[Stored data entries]
• • •
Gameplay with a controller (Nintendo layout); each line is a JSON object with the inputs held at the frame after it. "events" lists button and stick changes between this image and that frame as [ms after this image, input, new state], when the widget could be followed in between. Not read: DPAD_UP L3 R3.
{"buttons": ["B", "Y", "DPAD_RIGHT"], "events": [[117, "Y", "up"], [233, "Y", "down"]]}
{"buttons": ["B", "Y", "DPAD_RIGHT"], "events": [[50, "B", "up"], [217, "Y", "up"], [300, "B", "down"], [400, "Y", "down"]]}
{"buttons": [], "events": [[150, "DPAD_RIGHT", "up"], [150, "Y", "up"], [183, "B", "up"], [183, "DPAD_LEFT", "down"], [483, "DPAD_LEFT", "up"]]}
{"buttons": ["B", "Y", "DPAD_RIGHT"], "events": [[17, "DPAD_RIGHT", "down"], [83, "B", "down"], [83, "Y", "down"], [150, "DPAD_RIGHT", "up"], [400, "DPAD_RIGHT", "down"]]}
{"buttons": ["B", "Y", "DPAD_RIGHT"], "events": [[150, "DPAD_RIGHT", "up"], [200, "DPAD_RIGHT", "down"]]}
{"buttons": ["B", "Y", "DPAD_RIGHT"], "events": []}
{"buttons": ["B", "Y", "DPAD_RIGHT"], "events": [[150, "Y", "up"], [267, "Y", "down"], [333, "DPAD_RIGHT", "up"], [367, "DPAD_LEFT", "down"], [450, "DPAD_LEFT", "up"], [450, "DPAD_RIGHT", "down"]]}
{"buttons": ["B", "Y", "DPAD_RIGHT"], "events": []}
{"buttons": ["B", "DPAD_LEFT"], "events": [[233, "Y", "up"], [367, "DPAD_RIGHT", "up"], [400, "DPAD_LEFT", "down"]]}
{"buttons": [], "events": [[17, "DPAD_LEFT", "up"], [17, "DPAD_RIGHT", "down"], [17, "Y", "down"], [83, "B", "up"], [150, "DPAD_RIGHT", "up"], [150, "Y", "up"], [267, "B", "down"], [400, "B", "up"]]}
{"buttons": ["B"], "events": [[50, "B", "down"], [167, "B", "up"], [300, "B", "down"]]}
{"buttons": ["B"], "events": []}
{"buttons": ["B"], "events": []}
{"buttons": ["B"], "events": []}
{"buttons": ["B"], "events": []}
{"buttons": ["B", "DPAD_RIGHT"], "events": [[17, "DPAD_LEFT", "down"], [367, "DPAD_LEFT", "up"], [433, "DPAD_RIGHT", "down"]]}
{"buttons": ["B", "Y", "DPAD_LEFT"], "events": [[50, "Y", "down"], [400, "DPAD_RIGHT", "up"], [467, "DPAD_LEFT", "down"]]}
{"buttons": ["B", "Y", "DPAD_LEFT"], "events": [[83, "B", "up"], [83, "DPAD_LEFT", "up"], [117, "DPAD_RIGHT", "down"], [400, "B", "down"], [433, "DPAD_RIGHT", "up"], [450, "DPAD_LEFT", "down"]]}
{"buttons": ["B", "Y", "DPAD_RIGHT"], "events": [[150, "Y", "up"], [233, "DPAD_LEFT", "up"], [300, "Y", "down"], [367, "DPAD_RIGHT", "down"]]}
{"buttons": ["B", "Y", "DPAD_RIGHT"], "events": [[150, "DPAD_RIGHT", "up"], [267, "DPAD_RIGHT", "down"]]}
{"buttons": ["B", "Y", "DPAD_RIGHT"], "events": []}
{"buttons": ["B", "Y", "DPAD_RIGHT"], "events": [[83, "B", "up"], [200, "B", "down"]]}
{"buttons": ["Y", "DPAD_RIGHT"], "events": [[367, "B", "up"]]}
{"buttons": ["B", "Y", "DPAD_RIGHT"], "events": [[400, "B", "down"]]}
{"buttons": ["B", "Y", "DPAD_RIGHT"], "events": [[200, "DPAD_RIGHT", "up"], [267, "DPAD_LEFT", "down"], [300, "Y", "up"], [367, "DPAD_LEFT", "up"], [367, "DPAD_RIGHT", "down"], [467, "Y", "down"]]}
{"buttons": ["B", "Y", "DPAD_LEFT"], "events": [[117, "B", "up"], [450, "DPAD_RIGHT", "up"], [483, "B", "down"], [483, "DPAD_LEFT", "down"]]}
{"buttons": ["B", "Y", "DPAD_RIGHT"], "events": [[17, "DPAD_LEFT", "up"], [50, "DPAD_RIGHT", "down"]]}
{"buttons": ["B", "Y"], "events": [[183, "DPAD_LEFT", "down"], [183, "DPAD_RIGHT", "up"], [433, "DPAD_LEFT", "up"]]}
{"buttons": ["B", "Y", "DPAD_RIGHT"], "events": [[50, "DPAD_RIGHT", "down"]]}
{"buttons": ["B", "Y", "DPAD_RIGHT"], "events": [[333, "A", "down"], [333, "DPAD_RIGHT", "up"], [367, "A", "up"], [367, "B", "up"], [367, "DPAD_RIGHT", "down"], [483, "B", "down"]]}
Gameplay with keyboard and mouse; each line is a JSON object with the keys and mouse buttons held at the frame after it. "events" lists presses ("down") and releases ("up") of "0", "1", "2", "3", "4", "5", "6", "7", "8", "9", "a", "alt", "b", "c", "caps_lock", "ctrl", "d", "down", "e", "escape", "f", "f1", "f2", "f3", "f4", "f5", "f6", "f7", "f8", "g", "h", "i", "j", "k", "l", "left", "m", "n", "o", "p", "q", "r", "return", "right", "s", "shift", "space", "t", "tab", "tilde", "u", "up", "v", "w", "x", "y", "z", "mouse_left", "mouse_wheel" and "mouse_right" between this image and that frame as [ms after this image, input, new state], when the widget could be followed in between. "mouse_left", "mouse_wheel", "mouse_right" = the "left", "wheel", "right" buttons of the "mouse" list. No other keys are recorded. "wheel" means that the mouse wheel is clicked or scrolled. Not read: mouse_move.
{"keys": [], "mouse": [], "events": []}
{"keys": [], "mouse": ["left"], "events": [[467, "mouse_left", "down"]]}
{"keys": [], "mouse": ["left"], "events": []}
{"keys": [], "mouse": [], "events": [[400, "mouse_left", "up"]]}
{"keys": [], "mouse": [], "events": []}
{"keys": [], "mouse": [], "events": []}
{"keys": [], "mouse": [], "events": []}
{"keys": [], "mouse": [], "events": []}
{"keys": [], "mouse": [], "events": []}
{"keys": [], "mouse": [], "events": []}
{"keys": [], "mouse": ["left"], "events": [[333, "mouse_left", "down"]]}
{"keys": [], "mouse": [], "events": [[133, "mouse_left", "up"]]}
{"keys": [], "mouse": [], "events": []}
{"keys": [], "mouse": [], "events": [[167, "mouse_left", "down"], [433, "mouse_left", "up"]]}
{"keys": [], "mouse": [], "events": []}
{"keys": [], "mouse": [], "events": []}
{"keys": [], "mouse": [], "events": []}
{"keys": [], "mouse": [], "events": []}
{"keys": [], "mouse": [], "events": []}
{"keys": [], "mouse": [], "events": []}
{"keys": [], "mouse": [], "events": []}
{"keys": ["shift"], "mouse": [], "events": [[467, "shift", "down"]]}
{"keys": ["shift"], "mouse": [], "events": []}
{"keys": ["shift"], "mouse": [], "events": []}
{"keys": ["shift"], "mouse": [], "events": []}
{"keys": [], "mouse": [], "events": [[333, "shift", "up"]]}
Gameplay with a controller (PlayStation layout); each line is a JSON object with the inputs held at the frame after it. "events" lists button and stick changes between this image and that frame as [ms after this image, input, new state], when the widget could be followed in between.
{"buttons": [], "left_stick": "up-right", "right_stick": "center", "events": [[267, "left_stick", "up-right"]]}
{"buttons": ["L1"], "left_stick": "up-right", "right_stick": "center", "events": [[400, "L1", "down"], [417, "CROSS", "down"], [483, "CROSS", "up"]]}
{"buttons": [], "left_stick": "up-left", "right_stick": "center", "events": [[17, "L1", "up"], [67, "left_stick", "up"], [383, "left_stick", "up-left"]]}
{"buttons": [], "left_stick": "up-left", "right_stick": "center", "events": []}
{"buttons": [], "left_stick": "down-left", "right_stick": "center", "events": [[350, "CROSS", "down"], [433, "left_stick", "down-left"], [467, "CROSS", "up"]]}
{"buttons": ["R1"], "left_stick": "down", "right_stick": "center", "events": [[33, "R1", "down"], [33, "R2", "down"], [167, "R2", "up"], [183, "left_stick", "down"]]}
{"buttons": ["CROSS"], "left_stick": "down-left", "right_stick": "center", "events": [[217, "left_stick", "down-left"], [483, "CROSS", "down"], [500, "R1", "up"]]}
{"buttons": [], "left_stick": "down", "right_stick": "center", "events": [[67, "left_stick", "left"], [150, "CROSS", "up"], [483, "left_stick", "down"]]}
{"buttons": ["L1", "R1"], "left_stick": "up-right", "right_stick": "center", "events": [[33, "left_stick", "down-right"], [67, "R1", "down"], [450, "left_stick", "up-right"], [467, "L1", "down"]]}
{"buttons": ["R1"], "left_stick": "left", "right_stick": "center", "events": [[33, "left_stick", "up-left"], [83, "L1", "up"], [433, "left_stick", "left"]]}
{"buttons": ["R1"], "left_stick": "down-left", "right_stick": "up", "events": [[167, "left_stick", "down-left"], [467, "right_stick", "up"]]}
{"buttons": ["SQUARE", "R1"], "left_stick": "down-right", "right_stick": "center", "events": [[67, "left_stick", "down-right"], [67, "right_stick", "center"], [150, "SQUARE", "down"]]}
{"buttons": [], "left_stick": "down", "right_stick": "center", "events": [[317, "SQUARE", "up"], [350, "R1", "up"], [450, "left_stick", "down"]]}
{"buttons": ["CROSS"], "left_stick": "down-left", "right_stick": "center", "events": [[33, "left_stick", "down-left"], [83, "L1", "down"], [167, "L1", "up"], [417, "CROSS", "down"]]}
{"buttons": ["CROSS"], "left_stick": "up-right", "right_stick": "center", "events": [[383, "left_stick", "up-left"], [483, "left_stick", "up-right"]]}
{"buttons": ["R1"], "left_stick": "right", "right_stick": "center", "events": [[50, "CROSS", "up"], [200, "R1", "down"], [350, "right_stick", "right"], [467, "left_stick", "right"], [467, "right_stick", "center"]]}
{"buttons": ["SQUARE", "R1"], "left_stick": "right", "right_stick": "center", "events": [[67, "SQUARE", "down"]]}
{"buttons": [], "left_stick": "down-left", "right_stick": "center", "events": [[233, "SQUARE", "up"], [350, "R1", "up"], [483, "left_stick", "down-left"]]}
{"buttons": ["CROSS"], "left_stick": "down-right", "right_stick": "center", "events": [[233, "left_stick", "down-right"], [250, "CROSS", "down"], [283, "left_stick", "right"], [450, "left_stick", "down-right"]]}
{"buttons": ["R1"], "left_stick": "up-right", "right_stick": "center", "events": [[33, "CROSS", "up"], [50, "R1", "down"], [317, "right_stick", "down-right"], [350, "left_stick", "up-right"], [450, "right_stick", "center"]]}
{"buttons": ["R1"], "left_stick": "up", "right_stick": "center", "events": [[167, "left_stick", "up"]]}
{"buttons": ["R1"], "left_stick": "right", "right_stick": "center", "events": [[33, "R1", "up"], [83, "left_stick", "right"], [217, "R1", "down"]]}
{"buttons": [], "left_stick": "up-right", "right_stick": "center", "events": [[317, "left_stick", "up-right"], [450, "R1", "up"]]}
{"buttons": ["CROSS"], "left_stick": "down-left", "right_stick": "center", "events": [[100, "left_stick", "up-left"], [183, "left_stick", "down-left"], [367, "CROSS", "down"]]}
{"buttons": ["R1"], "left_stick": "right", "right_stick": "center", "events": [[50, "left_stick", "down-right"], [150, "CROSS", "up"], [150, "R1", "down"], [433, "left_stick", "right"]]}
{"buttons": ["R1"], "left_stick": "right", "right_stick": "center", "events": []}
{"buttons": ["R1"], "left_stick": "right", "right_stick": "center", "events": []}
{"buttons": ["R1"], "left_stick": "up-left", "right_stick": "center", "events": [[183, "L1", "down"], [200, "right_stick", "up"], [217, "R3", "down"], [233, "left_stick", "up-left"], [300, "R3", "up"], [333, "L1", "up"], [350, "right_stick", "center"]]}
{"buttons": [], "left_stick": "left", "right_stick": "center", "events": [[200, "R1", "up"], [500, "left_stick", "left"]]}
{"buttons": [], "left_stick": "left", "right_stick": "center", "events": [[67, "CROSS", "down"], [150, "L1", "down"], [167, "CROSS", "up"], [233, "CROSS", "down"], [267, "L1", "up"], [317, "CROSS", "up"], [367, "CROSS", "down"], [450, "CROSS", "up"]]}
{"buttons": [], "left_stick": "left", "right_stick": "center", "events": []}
• • •
Number of lines above containing "layout": give it, with no other text.

2